I realized as I tucked them both into bed how much they matured and I realized there was a lasting change in them but more importantly a lasting change in me.  On Sunday, all I did was make my daughter feel bad for what she had done and by her actions today it was clear she learned nothing from it but tonight with a different attitude, I got much different results. Tonight she wasn't sorry for breaking the glass, she was sorry for a long line of defiance that led to breaking the glass.  There's a big difference between the two. And my son hadn't thrown the ball but he stood by his sister and owned up to his part in it and wanted to pay half for the window.  Neither one of them tried to blame the other.  They had each others back.

True repentance isn't just about being sorry for what you have done or caused, it's being sorry for everything that has led you down that path where the wrong choice was made.   My daughter may have shattered the glass in the door, but the disobedience she has been encased in also cracked.  We decided that studying all 81 scriptures of obedience is something we should begin doing each day to shatter the disobedient tendencies. It may be a small setback since the house is on the market to sell but it was a step-up in seeing how we all handled the situation.

Monday, June 16, 2014

"It's Something We Are Praying About!"

We are moving as coaching families do and my son was asked what the mascot was for our new school.  My son looked down and sheepishly said, "They are the Demons but it's something we are praying about."  And it is. None of us like the Demon mascot.  We don't say the "Demon" part in our house and I've even considered not buying any shirts with the mascot on it and plan on wearing a cross necklace to all the games!  Some may think it's just a mascot but for a coaching family it can certainly turn into more than that.

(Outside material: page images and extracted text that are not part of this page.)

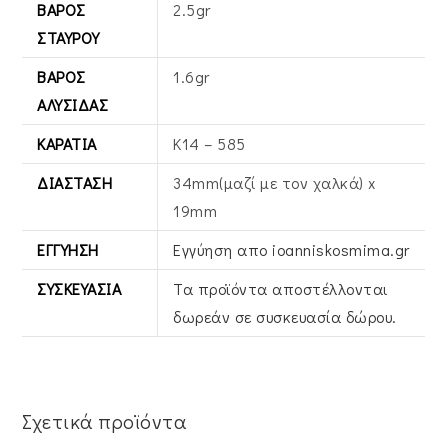
ΒΆΡΟΣ
2.5gr
ΣΤΑΥΡΟΎ
ΒΆΡΟΣ
1.6gr
ΑΛΥΣΊΔΑΣ
ΚΑΡΆΤΙΑ
Κ14 – 585
ΔΙΆΣΤΑΣΗ
34mm(μαζί με τον χαλκά) x
19mm
ΕΓΓΎΗΣΗ
Εγγύηση απο ioanniskosmima.gr
ΣΥΣΚΕΥΑΣΊΑ
Τα προϊόντα αποστέλλονται
δωρεάν σε συσκευασία δώρου.
Σχετικά προϊόντα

So like my son said, "It's something we are praying about!" And in my prayers, God has been showing me areas in my life where I am off-balanced.  I've been spending more time in the word and listening to sermons online to get my balance back.  I've started a diet to lose weight to get my eating habits back in balance.  I've started changing my attitude about somethings and try to lighten up a little more with the kids.  I had no idea all of this was stemming from praying about our "demon" problem but then out of nowhere God showed me it was related. He showed me our family tends to get out of balance with a lot of things and one of those is football.  Football becomes an idol to us at times.  Every coaching family knows that when a sports season starts things change and are different but there is an extreme to the time, the effort, and the importance the entire family puts into it and our family for the past several years have lived in the extreme.  God has placed my husband to coach the Demons to serve as a very visible reminder of what is truly important to us and so that we don't allow the Demons to become an idol in our family and put us on watch so that we can guard our heart against it.  If we were the Eagles, Lions, Bears, Bulls, or Thunder it wouldn't get our attention like this does and the team could certainly once again become an idol in our life. But because it's the "Demons" and it makes me cringe it puts the decision front and center of who are we putting first, God or our team the Demons.  

Our family never tosses God out of our lives but we don't always put Him first.  We still go to church during the football season, pray, read the Bible, serve at church, and can look like God is #1 by all of things we do and even say but our time, our efforts and our heart can belong to the team. The AP polls could say God is our #1 but God can take the poll of our heart and see that He doesn't always hold that #1 spot.  So as God calls us to go where the "Demons" are I can see His guiding hand.  After all even the demons believe their is one God (James 2:19). It will be up to us to show our Demons it's not enough to believe there is a God but to show our faith through our works of God being first in our life and in heart and from there everything else will flow.